Passage shown:

-- Start --

Monday, 18 June 2018

You'd Think I'd Change the Record...

I've been thinking about representation recently. You know, because the day of the week has a Y in it. So fasten your seatbelts and let's crack on. First of all, the World Cup.

If you can handle the grainy tape
that's been uploaded to YouTube
, this
is a spot on way to pass an hour and
seventeen minutes. If you're up for
some Italia '90 nostalgia, that is.
Yay, it's the World Cup! Leaving aside the problematic political issues surrounding this event, let's shout, 'Yay it's the World Cup' loudly and in unison. Except deep down I'm not really that bothered. Not yet anyway. Since discovering the joy of women's football and watching matches where talented sportswomen compete for little reward, I've found myself increasingly indifferent to the male game, with its ref abuse, blatant diving and aggressive sections of fans. But, yay, it's the World Cup! I realise for many others, this is an exciting time. I'm getting there. Just a bit slower than most. And the greater visibility of female pundits and presenters across the channels is most welcome and makes me want to stick with it. I'm sure when England kick off later today, I'll have re-discovered my inner fan and got behind the whole shebang. 

Last weekend, in a bid to whip up some excitement, I watched a documentary called One Night in Turin. The Italia '90 World Cup tends to be a nostalgic cockle-warmer for many people of my generation. I loved that tournament. I remember that tournament. Despite being mostly dead on the inside, I still feel the full range of human emotion when I hear Nessun Dorma. But this documentary just turned me off. Whether it was the blokiness of Gary Oldman's narration (it really didn't need a voice over in the first place) or the lack of female perspective or inclusion, (apart from Maggie Thatcher, obvs. She was there, representing all women, natch) it missed the mark for me and that's a shame. I was really interested in the topic but I struggled to stick with it because of how it was presented to me. 

My feminism, sympathy to
 the cause, and love of a good
political t-shirt all converge in
this photo.

-- End --

Data listing:
-- Start --

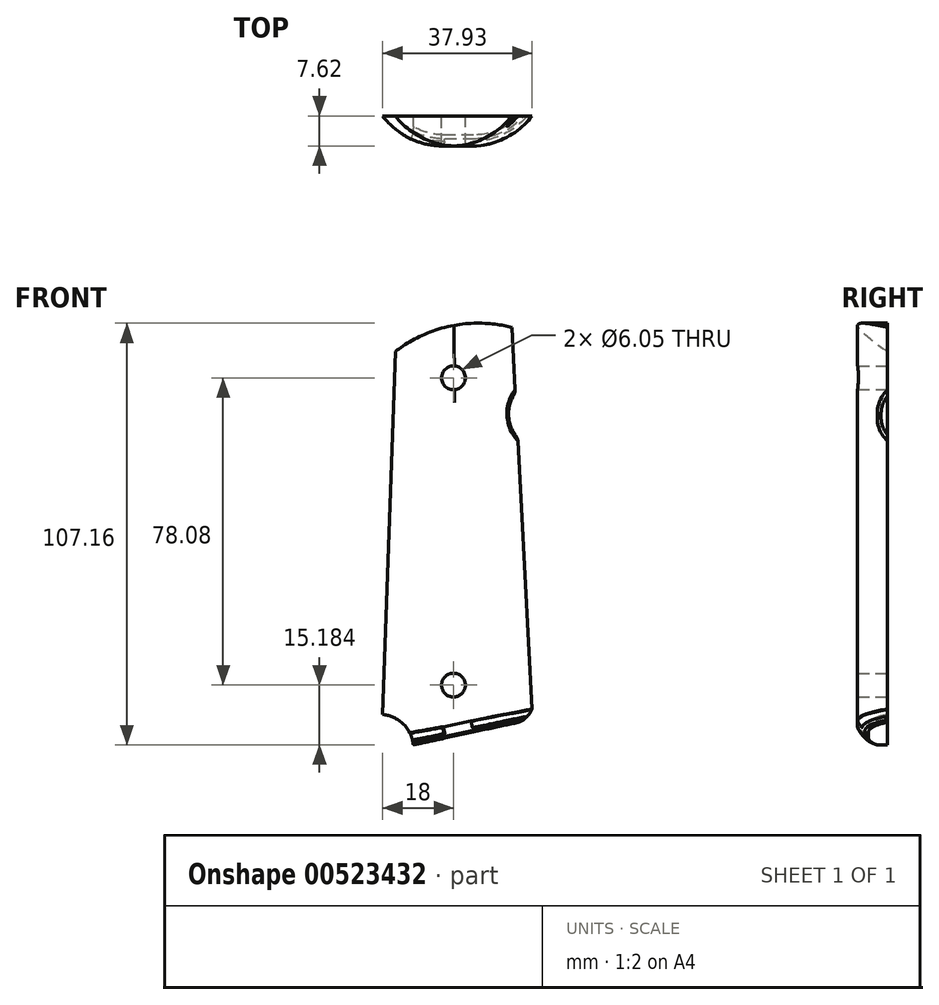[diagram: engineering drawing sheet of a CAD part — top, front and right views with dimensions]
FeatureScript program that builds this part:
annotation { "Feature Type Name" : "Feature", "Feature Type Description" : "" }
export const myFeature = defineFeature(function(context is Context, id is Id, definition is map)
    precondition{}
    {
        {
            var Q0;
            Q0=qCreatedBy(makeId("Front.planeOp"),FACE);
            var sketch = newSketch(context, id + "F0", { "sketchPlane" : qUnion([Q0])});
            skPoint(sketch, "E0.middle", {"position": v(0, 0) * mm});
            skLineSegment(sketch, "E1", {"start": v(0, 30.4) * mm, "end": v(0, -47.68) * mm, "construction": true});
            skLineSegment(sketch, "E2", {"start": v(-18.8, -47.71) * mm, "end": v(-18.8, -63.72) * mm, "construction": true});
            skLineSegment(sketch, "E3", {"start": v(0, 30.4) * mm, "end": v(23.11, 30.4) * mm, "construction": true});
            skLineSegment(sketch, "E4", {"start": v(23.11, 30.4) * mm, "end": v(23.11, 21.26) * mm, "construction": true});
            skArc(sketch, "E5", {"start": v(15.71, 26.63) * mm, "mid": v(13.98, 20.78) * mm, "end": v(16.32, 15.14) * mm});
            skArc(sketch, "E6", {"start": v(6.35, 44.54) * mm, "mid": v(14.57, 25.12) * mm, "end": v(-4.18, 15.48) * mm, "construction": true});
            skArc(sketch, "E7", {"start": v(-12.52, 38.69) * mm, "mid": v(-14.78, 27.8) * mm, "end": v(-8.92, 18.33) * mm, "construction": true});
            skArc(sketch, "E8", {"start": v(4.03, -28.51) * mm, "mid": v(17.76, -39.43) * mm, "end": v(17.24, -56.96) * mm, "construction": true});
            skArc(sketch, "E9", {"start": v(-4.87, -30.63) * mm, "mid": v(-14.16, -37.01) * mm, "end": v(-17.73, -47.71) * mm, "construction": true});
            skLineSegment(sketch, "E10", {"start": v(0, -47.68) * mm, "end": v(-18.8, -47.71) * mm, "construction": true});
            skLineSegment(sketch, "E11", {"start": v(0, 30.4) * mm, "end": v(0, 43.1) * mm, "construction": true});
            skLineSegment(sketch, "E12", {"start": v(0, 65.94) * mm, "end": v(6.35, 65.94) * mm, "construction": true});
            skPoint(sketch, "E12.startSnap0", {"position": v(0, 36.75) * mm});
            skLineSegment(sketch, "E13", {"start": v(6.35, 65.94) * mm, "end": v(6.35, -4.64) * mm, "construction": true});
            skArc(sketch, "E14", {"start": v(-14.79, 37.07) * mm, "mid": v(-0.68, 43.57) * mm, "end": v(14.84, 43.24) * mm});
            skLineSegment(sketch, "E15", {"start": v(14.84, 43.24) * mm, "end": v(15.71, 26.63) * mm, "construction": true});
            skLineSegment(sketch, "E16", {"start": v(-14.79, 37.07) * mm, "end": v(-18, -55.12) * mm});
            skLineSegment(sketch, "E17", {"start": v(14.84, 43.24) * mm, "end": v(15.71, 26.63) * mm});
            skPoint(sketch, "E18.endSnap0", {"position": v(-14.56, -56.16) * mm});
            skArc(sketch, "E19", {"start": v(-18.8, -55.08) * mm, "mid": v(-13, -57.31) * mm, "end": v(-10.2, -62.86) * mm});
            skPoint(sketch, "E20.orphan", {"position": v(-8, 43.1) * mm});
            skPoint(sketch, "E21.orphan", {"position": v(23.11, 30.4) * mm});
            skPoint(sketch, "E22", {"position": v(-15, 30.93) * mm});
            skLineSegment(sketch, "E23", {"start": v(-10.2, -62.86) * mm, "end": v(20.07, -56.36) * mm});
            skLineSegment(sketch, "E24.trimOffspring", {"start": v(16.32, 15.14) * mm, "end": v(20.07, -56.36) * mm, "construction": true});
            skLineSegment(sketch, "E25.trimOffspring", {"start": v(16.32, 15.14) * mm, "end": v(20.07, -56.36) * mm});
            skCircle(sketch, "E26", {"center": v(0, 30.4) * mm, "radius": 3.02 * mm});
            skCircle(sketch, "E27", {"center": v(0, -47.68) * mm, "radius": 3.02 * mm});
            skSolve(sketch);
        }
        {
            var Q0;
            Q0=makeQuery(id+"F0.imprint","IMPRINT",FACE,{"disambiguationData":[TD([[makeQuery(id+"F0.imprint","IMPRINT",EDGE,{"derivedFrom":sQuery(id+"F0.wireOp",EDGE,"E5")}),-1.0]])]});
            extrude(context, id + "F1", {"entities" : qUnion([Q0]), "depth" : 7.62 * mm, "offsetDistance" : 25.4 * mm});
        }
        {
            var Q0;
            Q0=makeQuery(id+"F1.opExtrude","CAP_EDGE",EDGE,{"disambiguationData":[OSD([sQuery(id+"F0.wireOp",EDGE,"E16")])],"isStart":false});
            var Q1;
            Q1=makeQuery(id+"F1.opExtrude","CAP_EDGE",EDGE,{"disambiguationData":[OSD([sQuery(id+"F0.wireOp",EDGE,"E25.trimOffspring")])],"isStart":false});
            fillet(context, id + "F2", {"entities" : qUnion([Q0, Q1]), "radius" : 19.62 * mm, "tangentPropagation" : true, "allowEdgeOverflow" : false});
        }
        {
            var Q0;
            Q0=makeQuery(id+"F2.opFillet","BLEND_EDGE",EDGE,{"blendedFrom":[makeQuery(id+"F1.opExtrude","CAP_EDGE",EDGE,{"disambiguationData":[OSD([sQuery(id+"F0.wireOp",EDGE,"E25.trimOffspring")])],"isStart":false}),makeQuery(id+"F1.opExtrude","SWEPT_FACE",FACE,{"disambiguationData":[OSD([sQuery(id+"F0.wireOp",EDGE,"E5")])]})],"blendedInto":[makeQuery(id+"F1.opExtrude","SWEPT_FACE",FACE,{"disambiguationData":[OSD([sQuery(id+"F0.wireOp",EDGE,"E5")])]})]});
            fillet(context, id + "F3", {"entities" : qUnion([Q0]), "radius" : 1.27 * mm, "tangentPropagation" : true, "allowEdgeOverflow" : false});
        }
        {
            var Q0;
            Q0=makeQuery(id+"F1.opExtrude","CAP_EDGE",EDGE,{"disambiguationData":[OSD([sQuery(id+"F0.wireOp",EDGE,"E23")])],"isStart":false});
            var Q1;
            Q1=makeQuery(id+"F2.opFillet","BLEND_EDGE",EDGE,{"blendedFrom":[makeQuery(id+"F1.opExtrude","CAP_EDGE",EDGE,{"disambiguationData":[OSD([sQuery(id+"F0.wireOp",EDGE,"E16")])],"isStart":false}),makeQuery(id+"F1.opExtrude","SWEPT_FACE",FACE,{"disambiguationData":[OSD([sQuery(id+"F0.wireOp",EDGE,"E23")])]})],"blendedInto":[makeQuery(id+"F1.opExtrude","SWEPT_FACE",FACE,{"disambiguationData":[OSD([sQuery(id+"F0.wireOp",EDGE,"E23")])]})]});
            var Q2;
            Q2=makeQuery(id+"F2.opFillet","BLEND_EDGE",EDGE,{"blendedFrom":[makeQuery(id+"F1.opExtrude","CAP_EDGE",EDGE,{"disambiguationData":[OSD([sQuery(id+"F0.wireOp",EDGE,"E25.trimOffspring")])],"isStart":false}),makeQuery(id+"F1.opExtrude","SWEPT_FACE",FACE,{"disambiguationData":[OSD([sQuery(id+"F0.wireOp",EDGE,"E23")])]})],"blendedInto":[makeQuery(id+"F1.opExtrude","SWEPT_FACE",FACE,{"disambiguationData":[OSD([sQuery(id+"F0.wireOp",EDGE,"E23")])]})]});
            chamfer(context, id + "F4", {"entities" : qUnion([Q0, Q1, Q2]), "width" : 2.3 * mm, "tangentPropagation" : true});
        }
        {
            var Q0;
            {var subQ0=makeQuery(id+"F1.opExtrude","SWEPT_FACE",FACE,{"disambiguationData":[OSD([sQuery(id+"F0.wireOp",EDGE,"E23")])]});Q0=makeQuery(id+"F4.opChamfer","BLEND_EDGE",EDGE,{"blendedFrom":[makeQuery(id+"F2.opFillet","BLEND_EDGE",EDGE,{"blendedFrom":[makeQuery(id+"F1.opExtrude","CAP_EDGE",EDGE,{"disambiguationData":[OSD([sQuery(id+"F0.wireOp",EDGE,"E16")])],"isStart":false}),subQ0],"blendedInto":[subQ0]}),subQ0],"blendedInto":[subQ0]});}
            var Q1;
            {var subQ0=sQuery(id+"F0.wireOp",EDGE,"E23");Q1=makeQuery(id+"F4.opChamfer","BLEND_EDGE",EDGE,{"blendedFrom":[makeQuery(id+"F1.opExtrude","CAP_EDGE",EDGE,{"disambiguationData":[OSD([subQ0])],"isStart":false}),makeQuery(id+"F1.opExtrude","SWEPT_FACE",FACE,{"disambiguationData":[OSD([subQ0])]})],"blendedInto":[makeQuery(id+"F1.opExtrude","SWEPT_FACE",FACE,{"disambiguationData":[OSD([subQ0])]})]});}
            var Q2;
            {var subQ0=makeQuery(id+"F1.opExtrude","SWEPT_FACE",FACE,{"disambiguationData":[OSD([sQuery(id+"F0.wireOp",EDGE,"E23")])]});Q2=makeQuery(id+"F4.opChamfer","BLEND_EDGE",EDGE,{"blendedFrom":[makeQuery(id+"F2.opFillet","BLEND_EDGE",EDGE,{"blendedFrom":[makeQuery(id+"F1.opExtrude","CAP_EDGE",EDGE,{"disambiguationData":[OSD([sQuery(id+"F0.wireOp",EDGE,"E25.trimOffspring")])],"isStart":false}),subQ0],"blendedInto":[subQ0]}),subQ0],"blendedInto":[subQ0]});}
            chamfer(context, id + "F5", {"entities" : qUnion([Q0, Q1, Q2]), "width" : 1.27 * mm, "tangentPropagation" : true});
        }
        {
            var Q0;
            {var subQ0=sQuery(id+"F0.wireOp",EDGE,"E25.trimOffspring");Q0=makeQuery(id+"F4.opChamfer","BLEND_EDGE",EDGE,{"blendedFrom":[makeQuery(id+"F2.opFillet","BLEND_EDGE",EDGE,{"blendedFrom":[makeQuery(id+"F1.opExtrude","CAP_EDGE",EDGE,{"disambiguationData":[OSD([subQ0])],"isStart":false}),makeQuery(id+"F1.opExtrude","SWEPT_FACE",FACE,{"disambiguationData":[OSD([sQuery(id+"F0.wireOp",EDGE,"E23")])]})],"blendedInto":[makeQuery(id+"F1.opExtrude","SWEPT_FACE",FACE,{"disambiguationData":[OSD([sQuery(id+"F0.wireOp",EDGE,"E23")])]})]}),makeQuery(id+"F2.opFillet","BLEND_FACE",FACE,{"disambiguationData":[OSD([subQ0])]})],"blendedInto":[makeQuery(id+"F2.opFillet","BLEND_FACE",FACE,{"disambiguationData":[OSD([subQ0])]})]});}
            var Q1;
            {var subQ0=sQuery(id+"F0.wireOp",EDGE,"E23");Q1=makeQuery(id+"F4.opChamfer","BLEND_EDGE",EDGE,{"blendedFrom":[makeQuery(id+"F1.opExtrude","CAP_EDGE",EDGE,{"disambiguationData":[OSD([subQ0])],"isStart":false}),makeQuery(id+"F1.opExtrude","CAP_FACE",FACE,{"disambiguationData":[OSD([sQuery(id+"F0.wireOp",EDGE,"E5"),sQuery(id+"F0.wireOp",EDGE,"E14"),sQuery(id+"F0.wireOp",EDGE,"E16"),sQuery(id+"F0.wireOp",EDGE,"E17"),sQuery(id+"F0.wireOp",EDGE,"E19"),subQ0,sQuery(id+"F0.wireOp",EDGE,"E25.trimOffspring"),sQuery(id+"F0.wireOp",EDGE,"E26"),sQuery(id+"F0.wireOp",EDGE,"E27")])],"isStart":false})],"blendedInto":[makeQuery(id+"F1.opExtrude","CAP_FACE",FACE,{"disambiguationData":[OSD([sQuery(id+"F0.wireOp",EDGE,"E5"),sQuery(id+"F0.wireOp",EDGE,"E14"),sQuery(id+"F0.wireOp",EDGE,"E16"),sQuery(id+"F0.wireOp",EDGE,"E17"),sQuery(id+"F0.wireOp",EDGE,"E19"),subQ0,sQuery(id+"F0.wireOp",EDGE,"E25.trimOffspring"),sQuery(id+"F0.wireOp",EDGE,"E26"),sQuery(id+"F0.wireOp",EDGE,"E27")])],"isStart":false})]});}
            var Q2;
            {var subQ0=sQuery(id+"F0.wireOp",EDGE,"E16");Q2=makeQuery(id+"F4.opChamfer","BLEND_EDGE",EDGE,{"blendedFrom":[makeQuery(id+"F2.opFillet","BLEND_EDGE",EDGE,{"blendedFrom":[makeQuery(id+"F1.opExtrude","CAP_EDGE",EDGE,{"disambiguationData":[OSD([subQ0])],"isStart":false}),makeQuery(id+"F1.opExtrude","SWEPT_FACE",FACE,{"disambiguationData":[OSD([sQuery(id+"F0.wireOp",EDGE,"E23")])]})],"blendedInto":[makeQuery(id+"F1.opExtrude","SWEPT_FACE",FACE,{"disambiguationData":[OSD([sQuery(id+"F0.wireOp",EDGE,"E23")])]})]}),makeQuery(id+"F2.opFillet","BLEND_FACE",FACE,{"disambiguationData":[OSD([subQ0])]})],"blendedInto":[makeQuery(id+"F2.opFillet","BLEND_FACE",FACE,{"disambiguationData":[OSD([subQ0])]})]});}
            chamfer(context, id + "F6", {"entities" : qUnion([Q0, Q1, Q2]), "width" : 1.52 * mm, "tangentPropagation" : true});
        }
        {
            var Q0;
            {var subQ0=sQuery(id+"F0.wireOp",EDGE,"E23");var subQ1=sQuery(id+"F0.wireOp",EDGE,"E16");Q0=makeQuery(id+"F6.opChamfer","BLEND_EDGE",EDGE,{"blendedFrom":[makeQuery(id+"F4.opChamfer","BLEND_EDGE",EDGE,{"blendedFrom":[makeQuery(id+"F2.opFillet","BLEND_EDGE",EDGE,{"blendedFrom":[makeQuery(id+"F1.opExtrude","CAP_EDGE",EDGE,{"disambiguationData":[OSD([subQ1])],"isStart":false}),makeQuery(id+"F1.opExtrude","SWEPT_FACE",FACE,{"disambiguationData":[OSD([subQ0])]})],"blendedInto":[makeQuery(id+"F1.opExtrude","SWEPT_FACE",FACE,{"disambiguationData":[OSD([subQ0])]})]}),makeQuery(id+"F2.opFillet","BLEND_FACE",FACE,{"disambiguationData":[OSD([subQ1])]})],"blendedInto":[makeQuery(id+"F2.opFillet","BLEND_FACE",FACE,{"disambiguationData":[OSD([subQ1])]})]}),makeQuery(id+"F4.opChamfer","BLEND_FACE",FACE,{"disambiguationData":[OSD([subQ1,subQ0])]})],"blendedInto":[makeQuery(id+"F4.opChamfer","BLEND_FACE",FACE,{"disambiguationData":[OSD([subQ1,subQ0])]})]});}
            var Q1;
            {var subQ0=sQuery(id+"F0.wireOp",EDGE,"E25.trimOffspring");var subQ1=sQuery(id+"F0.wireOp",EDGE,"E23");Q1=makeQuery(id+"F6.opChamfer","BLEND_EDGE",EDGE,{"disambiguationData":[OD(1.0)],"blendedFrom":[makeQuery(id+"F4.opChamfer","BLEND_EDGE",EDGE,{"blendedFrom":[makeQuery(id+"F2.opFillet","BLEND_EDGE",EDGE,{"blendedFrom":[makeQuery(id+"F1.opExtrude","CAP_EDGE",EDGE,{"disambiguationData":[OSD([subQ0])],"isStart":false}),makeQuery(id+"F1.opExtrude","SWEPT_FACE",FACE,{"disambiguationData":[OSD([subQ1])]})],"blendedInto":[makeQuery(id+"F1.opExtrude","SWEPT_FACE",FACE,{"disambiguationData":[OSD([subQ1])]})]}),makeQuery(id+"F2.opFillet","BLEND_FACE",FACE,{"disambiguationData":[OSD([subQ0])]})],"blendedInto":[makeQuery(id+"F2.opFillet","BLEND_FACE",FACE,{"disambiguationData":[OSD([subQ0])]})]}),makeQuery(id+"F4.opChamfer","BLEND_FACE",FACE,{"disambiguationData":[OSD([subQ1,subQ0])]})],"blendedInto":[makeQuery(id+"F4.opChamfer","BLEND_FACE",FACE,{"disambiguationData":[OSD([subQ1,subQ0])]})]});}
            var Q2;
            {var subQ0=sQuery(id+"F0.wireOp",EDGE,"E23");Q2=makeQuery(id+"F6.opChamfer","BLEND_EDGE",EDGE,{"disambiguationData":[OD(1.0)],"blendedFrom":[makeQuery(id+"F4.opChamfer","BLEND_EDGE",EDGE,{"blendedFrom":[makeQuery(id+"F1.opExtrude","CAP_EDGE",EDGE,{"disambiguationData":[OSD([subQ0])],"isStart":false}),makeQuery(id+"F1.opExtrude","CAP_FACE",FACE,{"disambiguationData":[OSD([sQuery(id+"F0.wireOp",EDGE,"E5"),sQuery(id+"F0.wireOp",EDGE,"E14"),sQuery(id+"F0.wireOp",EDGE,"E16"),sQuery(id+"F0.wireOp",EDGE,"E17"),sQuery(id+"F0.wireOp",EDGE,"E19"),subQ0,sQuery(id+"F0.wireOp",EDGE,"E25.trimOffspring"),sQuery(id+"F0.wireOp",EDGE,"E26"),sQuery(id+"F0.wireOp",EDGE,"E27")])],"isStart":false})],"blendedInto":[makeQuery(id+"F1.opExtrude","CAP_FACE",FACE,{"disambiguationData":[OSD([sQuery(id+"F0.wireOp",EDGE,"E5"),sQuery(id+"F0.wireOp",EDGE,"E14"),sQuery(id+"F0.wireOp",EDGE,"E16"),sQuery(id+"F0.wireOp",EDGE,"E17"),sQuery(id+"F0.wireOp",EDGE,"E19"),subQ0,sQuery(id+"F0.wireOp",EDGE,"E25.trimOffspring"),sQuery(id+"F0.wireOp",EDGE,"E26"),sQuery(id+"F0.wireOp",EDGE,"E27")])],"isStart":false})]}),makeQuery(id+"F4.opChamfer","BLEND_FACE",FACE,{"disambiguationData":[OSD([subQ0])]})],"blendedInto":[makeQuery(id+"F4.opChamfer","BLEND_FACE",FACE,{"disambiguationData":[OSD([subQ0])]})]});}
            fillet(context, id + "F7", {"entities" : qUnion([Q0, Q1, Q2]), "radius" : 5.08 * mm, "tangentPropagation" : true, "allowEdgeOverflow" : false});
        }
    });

-- End --

Requirement: Repeat the blog post above, starting with "You'd Think I'd" and going on through "nostalgia, that is.", but swap "grainy tape" for "fuzzy footage".

Problem solution:
You'd Think I'd Change the Record...

I've been thinking about representation recently. You know, because the day of the week has a Y in it. So fasten your seatbelts and let's crack on. First of all, the World Cup.

If you can handle the fuzzy footage
that's been uploaded to YouTube
, this
is a spot on way to pass an hour and
seventeen minutes. If you're up for
some Italia '90 nostalgia, that is.